Papa Benedetto l’aveva detto nella sua enciclica Caritas in Veritate. E Papa Francesco lo ha ribadito in tante occasioni e nei suoi principali scritti. Entrambi hanno cioè sottolineato che un’economia che abbia per obiettivo solo la crescita indefinita del profitto è un’economia destinata al tramonto, tra sofferenze e fallimenti.
Ma finché lo dicono due Papi o anche l’intera Chiesa cattolica la cosa fa poco scalpore e, purtroppo, produce un seguito limitato.

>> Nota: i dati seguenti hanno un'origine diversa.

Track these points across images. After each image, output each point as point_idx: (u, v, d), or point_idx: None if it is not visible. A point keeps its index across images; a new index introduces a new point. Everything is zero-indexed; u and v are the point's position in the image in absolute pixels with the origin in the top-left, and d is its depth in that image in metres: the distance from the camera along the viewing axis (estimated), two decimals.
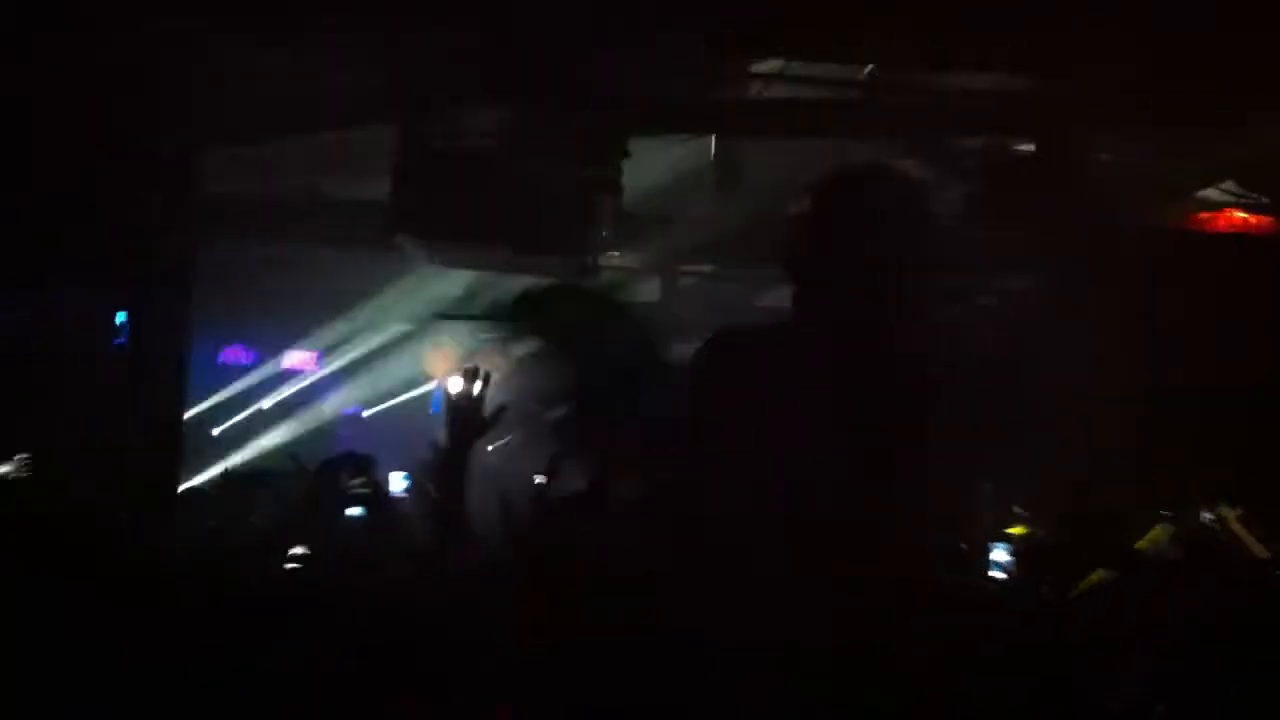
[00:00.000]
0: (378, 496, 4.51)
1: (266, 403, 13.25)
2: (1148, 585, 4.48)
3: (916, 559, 2.85)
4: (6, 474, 6.56)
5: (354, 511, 4.64)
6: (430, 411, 13.44)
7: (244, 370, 13.18)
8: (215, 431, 12.57)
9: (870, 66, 7.26)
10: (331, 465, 4.38)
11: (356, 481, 4.40)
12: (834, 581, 2.66)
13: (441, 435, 4.17)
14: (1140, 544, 4.98)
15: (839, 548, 2.67)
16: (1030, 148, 7.99)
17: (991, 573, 5.46)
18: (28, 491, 6.42)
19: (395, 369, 12.85)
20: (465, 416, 4.31)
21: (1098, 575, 4.51)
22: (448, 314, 11.23)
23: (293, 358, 13.23)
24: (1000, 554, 5.84)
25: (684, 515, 2.90)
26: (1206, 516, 5.79)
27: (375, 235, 7.92)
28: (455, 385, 12.19)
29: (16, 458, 6.59)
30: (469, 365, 4.47)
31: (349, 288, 11.16)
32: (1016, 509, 6.50)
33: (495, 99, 6.84)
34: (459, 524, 4.35)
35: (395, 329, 12.15)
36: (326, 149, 8.11)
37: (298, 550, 4.53)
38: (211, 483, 8.00)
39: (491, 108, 6.88)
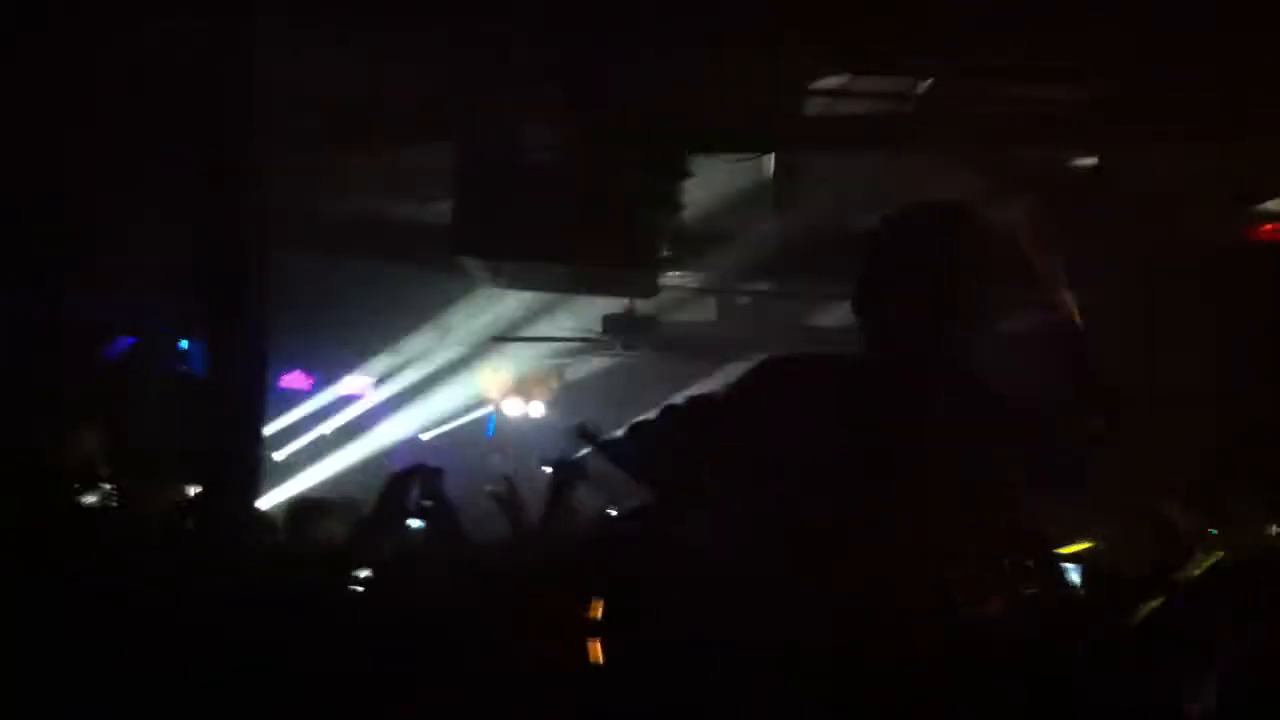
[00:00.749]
0: (443, 509, 4.56)
1: (327, 428, 13.34)
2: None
3: (971, 582, 2.87)
4: (94, 503, 6.66)
5: (416, 524, 4.69)
6: (485, 434, 13.52)
7: (303, 395, 13.27)
8: (278, 456, 12.66)
9: (930, 80, 7.26)
10: (400, 478, 4.43)
11: (423, 494, 4.46)
12: (875, 601, 2.67)
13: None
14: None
15: (880, 571, 2.69)
16: (1092, 161, 7.97)
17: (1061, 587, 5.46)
18: (114, 521, 6.52)
19: (454, 392, 12.91)
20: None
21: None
22: (506, 336, 11.28)
23: (351, 382, 13.34)
24: (1070, 572, 5.82)
25: (723, 535, 2.93)
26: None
27: (438, 256, 7.97)
28: (513, 408, 12.11)
29: (103, 487, 6.68)
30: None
31: (410, 310, 11.22)
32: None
33: (557, 115, 6.86)
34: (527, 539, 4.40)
35: (454, 351, 12.19)
36: (388, 167, 8.14)
37: (363, 573, 4.58)
38: (279, 507, 8.04)
39: (552, 124, 6.91)
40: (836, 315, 11.00)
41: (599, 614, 3.79)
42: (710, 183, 7.86)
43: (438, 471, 4.45)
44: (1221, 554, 4.97)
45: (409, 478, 4.41)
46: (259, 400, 7.32)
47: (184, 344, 10.83)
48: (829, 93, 7.37)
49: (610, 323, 10.43)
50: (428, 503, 4.43)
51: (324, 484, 11.65)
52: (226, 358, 7.07)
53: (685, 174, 7.16)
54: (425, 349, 12.03)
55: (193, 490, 7.01)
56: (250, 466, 7.15)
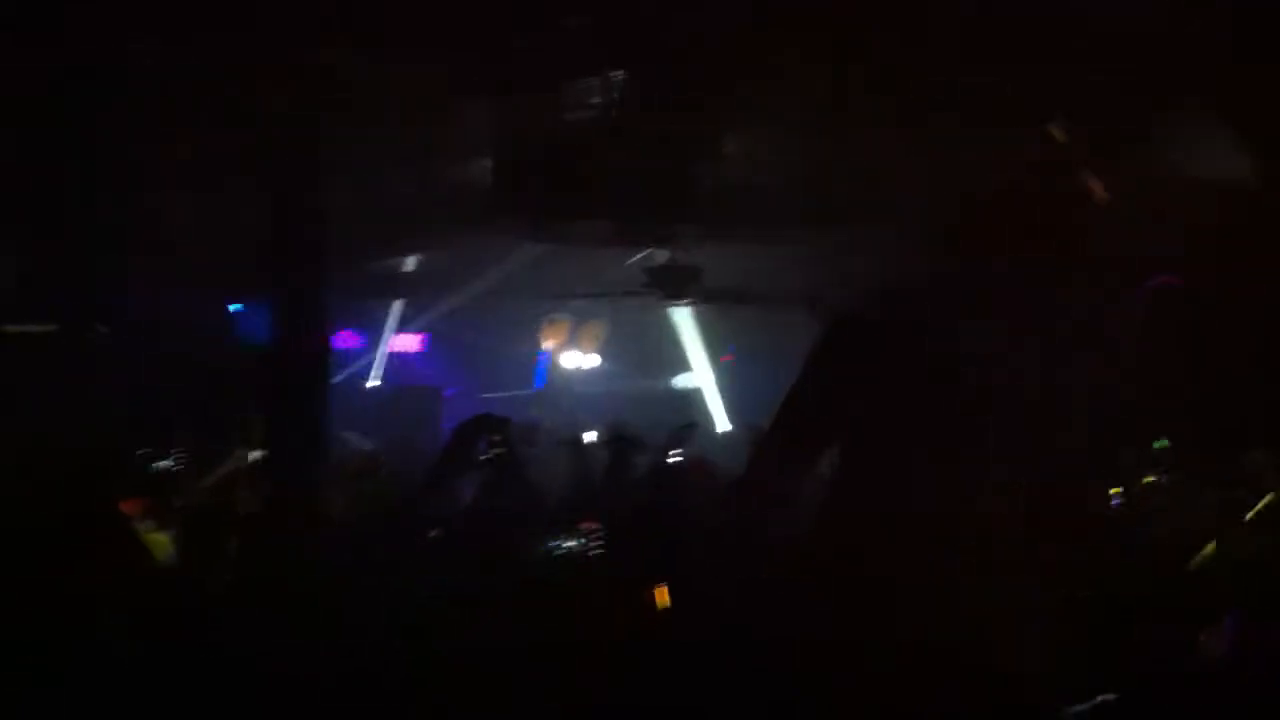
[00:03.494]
0: (510, 456, 4.71)
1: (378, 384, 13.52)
2: None
3: None
4: (167, 467, 6.91)
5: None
6: (535, 387, 13.69)
7: (354, 355, 13.45)
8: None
9: None
10: (468, 427, 4.59)
11: (492, 440, 4.60)
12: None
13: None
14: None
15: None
16: None
17: None
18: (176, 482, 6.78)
19: (505, 346, 13.10)
20: None
21: None
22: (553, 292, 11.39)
23: (401, 341, 13.52)
24: None
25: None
26: None
27: (482, 216, 8.11)
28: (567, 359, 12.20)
29: (173, 453, 6.95)
30: None
31: (457, 269, 11.38)
32: None
33: (593, 74, 6.95)
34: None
35: (504, 307, 12.35)
36: (433, 131, 8.22)
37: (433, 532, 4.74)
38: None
39: (589, 84, 6.99)
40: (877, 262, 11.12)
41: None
42: (750, 133, 7.97)
43: (504, 420, 4.60)
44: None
45: (476, 427, 4.55)
46: (324, 363, 7.52)
47: (235, 308, 11.11)
48: None
49: (653, 275, 10.56)
50: (496, 451, 4.56)
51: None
52: (290, 322, 7.26)
53: (726, 126, 7.26)
54: (476, 305, 12.18)
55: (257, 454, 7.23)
56: (317, 427, 7.37)
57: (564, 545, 4.45)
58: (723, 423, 12.65)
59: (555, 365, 13.47)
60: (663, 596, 4.14)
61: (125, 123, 7.09)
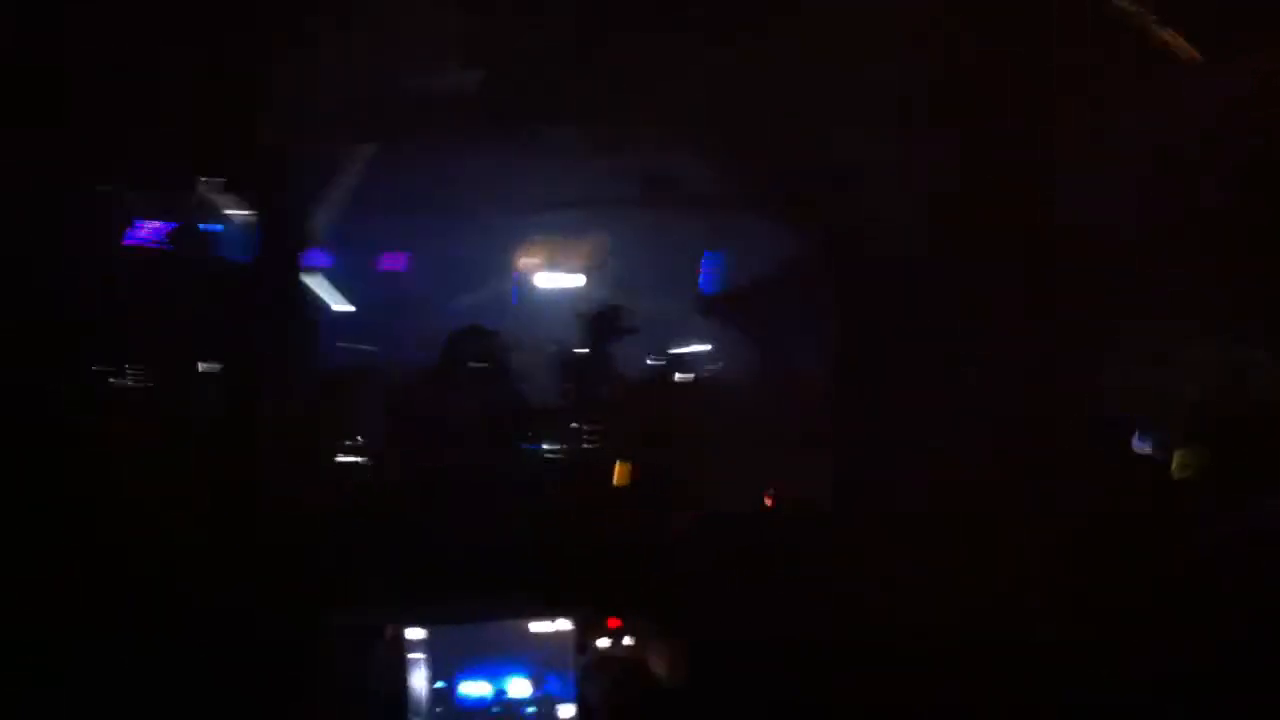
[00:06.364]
0: (501, 364, 4.79)
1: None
2: None
3: None
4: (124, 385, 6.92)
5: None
6: (511, 303, 13.64)
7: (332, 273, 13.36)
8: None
9: None
10: (460, 335, 4.66)
11: (481, 350, 4.67)
12: None
13: None
14: None
15: None
16: None
17: None
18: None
19: (488, 261, 13.02)
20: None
21: None
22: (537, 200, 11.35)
23: (384, 260, 13.44)
24: None
25: None
26: None
27: (455, 127, 8.02)
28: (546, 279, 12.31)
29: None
30: None
31: (440, 184, 11.27)
32: None
33: None
34: None
35: (487, 221, 12.27)
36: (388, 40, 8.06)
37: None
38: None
39: None
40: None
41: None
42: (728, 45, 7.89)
43: (493, 332, 4.68)
44: None
45: (467, 336, 4.62)
46: (297, 282, 7.50)
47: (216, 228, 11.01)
48: None
49: (629, 184, 10.50)
50: (485, 361, 4.64)
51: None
52: (265, 239, 7.24)
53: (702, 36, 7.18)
54: (456, 221, 12.10)
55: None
56: (295, 343, 7.37)
57: (554, 448, 4.52)
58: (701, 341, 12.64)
59: (531, 284, 13.41)
60: (622, 475, 4.23)
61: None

La novità significativa è che ora lo dica il mondo delle imprese. Di più: a dirlo e a scriverlo sono duecento fra le maggiori aziende degli Stati Uniti. È appena uscito, infatti, un documento frutto di “The Business Roundtable”, la “tavola rotonda” attorno alla quale si siedono le grandi multinazionali per capire cosa può fare bene al loro business.
Dal pensatoio del gotha del capitalismo Usa, che comprende anche le principali aziende di Wall Street – da Jp Morgan ad Amazon, da BlackRock a General Motors – esce questa tesi: per creare valore di lungo periodo le aziende non devono solo portare dividendi ai propri azionisti, costi quel che costi.
L’attenzione al profitto deve rimanere, sì, ma non può essere l’unica stella polare: vanno invece considerati con cura l’impatto sull’ambiente e sulle comunità locali, i rapporti corretti con i fornitori, il rispetto dei consumatori e le condizioni offerte ai propri dipendenti.
Una rivoluzione. Perché per la prima volta in maniera corale si arriva a dire che solo nel prendersi cura di tanti fattori si può fare durare a lungo un modello economico. E, soprattutto, si riesce a dare qualità alla vita dei suoi protagonisti.
La svolta – letta dal punto di vista dei grandi capitalisti – è che solo se viene garantita la qualità delle relazioni con gli altri attori del processo economico si realizza anche la durevolezza del vantaggio per gli azionisti.
Sembra quasi che il top dell’economia statunitense abbia finalmente capito la lezione della crisi del 2008, deflagrata perché l’economia globale aveva perso di vista la prima finalità del proprio esistere: soddisfare i reali e durevoli bisogni delle persone. Ci si è resi conto che avere come unico faro il profitto e l’arricchimento non paga. Anzi, che la si paga, tutti e duramente.
Una rivoluzione, insomma. Che, se vogliamo tradurla con un linguaggio più tipico del parlare cristiano, potrebbe suonare così: il nostro obiettivo è raggiungere la felicità e la felicità la otteniamo certo soddisfacendo i bisogni fondamentali, ma soprattutto realizzando un rapporto d’amore. Noi vogliamo essere amati e, per essere amati, l’unico modo che abbiamo è di amare gli altri: solo amando possiamo attenderci una risposta d’amore. In economia non è diverso.